|Good morning everyone,|
Our theme for this month: “Enjoy the journey by redeeming the time”
Our Bible verse for today: “Whatever you do, work at it with all your heart, as working for the Lord, not for men.” Colossians 3:23 (NIV)
Our thought for today: “Work hard, rest well, play often”
I am truly a blessed man. I have work to do that I thoroughly enjoy and which I find to be rich, rewarding, and deeply fulfilling. I’m a pastor and a writer, and I love doing both. And let me be quick to add that those are not separate ministries that compete for my time and attention, they are one in the same. They’re both part of a whole. Writing is part of my ministry as a pastor and I love doing both.
I have friends who enjoy their work just as much as I enjoy mine, and I’m happy for them because I believe we should find joy and satisfaction in what we do. Also, that should continue to be true even after we’re retired and no longer working for a paycheck. Even then our lives should be filled with meaningful activities that we find rewarding and fulfilling, and which make a difference in the world.

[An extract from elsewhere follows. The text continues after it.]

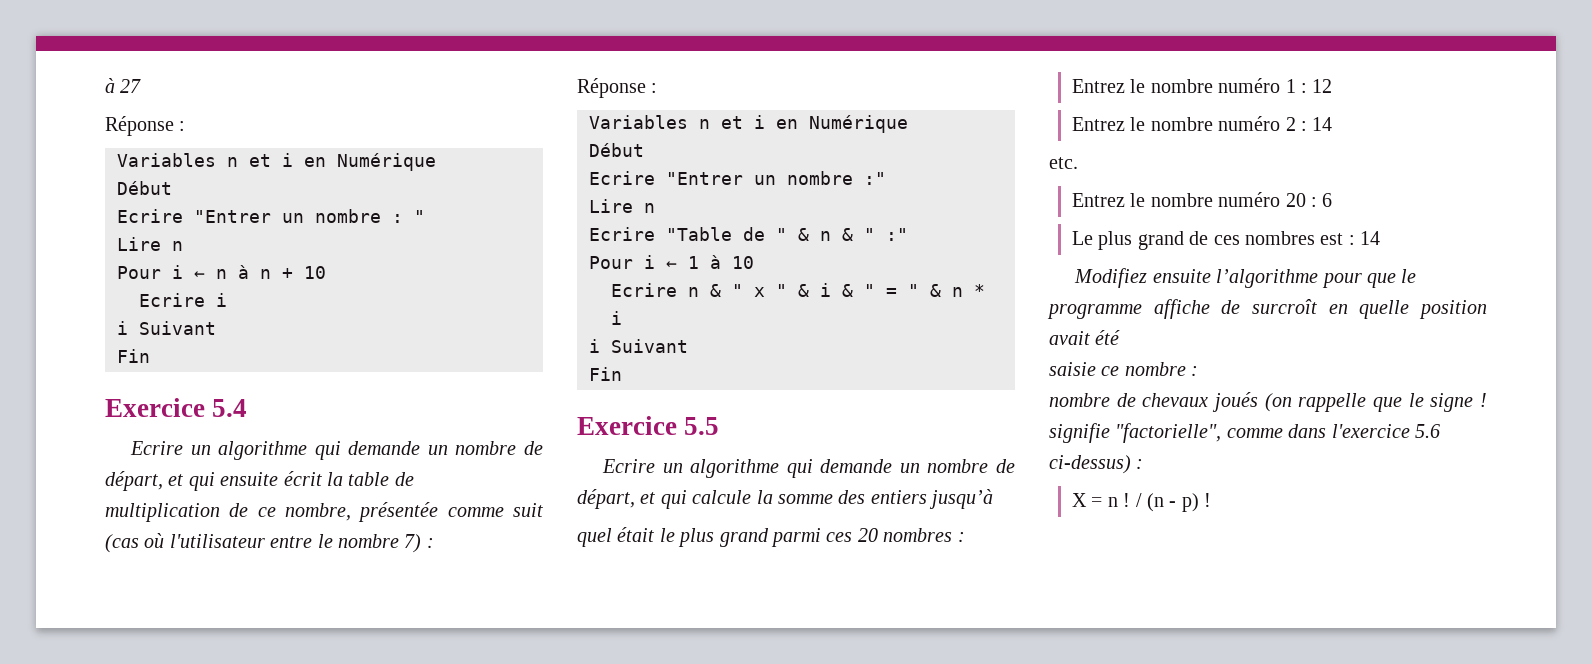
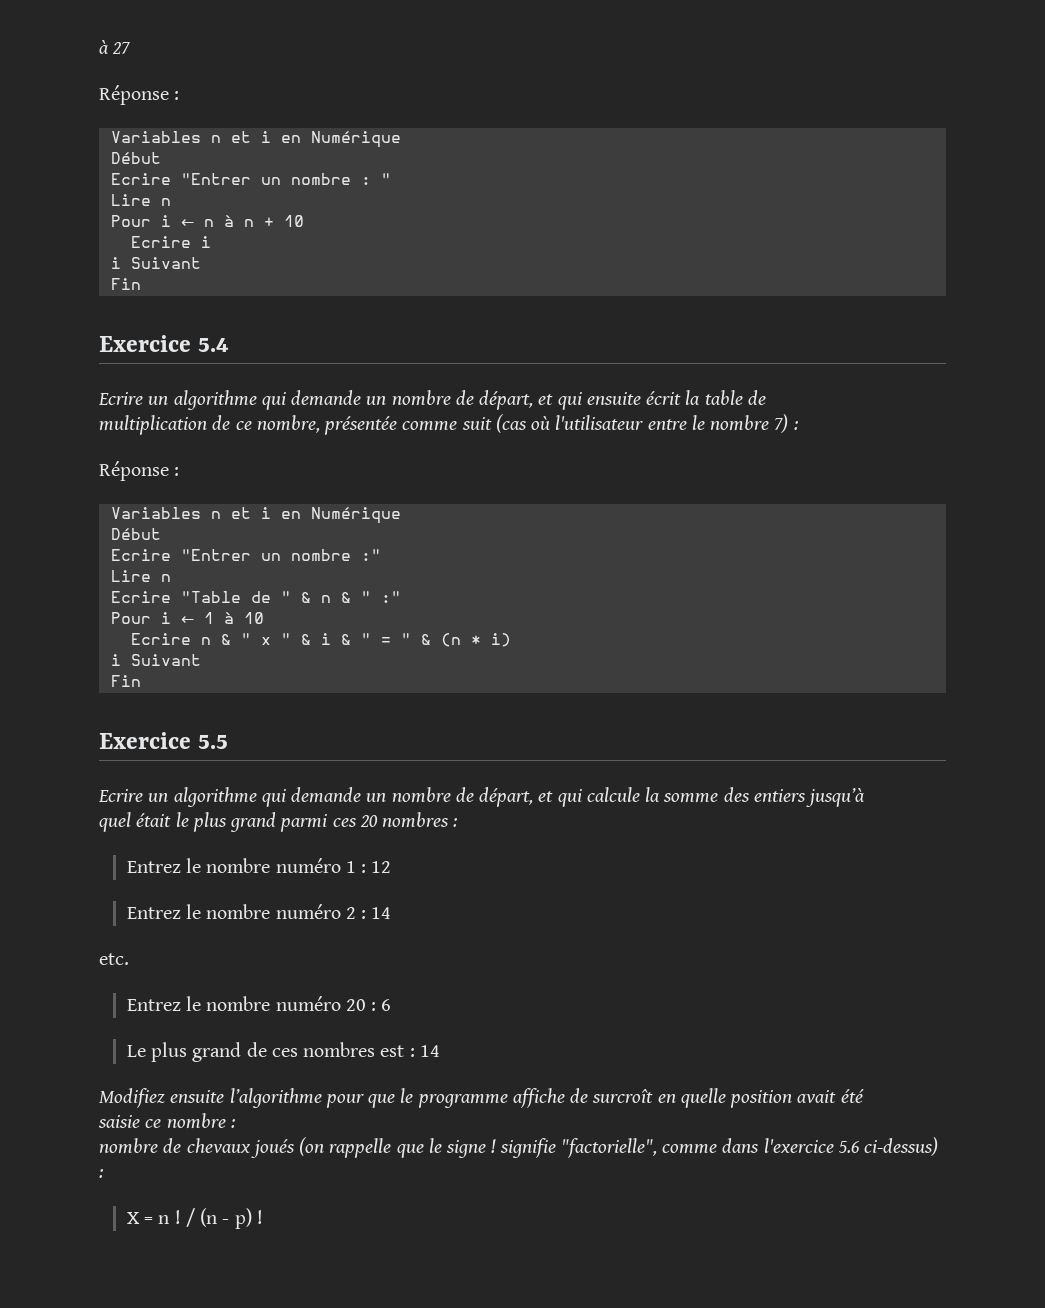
[952,284,985,297] [611,311,622,325] n * i -> [440,633,511,647] (n * i)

I mentioned yesterday that I’m preparing for three weeks of vacation this month. As much as I enjoy my work, I do need a break from it. But if I didn’t have the work, what would I need a break from? The break is only helpful and meaningful if I need it because of the work that occurs the rest of the year. That’s also true for those who are retired but whose lives are productive and filled with meaningful activities that make a difference. Rest is better and more enjoyable when it comes after a job well done.
Our thought for today reminds us that we need to have a healthy theology of work. By that I mean “work” in the sense that Paul meant it in Colossians 3:23 – meaningful activities that make a difference even if it isn’t done for a paycheck. (I have many retired friends who are active in church ministries, community projects, and in service to others. They stay busy by helping sick neighbors, or volunteering at local non-profit organizations, or by mentoring at-risk children from broken homes, and so much more. Even in the “retirement” years, their days are filled with rich and rewarding activities that matter). That’s a healthy theology of “work” and it goes a long way towards enjoying the journey of life by redeeming the time that has been granted to us.
A healthy theology of rest and sabbath is essential. We need it. But it has to be connected to and flowing out of a healthy theology of work. I encourage you to have both. It’s important to be productive in life. We should work hard, rest well, and play often. We’ll spend the rest of the month gaining a better understanding of that important truth.